Every entry should be returned unchanged, with the pictures omitted.

• • • • •

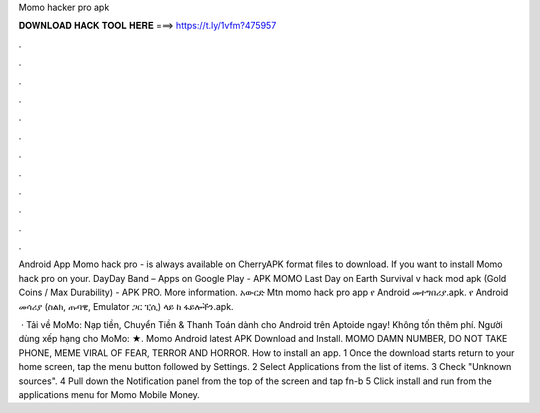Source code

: Momo hacker pro apk



𝐃𝐎𝐖𝐍𝐋𝐎𝐀𝐃 𝐇𝐀𝐂𝐊 𝐓𝐎𝐎𝐋 𝐇𝐄𝐑𝐄 ===> https://t.ly/1vfm?475957



.



.



.



.



.



.



.



.



.



.



.



.

Android App Momo hack pro - is always available on CherryAPK  format files to download. If you want to install Momo hack pro on your. DayDay Band – Apps on Google Play - APK MOMO Last Day on Earth Survival v hack mod apk (Gold Coins / Max Durability) - APK PRO. More information. አውርድ Mtn momo hack pro app የ Android መተግበሪያ.apk. የ Android መሳሪያ (ስልክ, ጡባዊ, Emulator ጋር ፒሲ) ላይ  ከ ፋይሎችን.apk.

 · Tải về MoMo: Nạp tiền, Chuyển Tiền & Thanh Toán dành cho Android trên Aptoide ngay! Không tốn thêm phí. Người dùng xếp hạng cho MoMo: ★. Momo Android latest APK Download and Install. MOMO DAMN NUMBER, DO NOT TAKE PHONE, MEME VIRAL OF FEAR, TERROR AND HORROR. How to install an app. 1 Once the download starts return to your home screen, tap the menu button followed by Settings. 2 Select Applications from the list of items. 3 Check "Unknown sources". 4 Pull down the Notification panel from the top of the screen and tap fn-b 5 Click install and run from the applications menu for Momo Mobile Money.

• • • • •

YOUR SOLUTION
Source code

: Momo hacker pro apk



𝐃𝐎𝐖𝐍𝐋𝐎𝐀𝐃 𝐇𝐀𝐂𝐊 𝐓𝐎𝐎𝐋 𝐇𝐄𝐑𝐄 ===> https://t.ly/1vfm?475957



.



.



.



.



.



.



.



.



.



.



.



.

Android App Momo hack pro - is always available on CherryAPK  format files to download. If you want to install Momo hack pro on your. DayDay Band – Apps on Google Play - APK MOMO Last Day on Earth Survival v hack mod apk (Gold Coins / Max Durability) - APK PRO. More information. አውርድ Mtn momo hack pro app የ Android መተግበሪያ.apk. የ Android መሳሪያ (ስልክ, ጡባዊ, Emulator ጋር ፒሲ) ላይ  ከ ፋይሎችን.apk.

 · Tải về MoMo: Nạp tiền, Chuyển Tiền & Thanh Toán dành cho Android trên Aptoide ngay! Không tốn thêm phí. Người dùng xếp hạng cho MoMo: ★. Momo Android latest APK Download and Install. MOMO DAMN NUMBER, DO NOT TAKE PHONE, MEME VIRAL OF FEAR, TERROR AND HORROR. How to install an app. 1 Once the download starts return to your home screen, tap the menu button followed by Settings. 2 Select Applications from the list of items. 3 Check "Unknown sources". 4 Pull down the Notification panel from the top of the screen and tap fn-b 5 Click install and run from the applications menu for Momo Mobile Money.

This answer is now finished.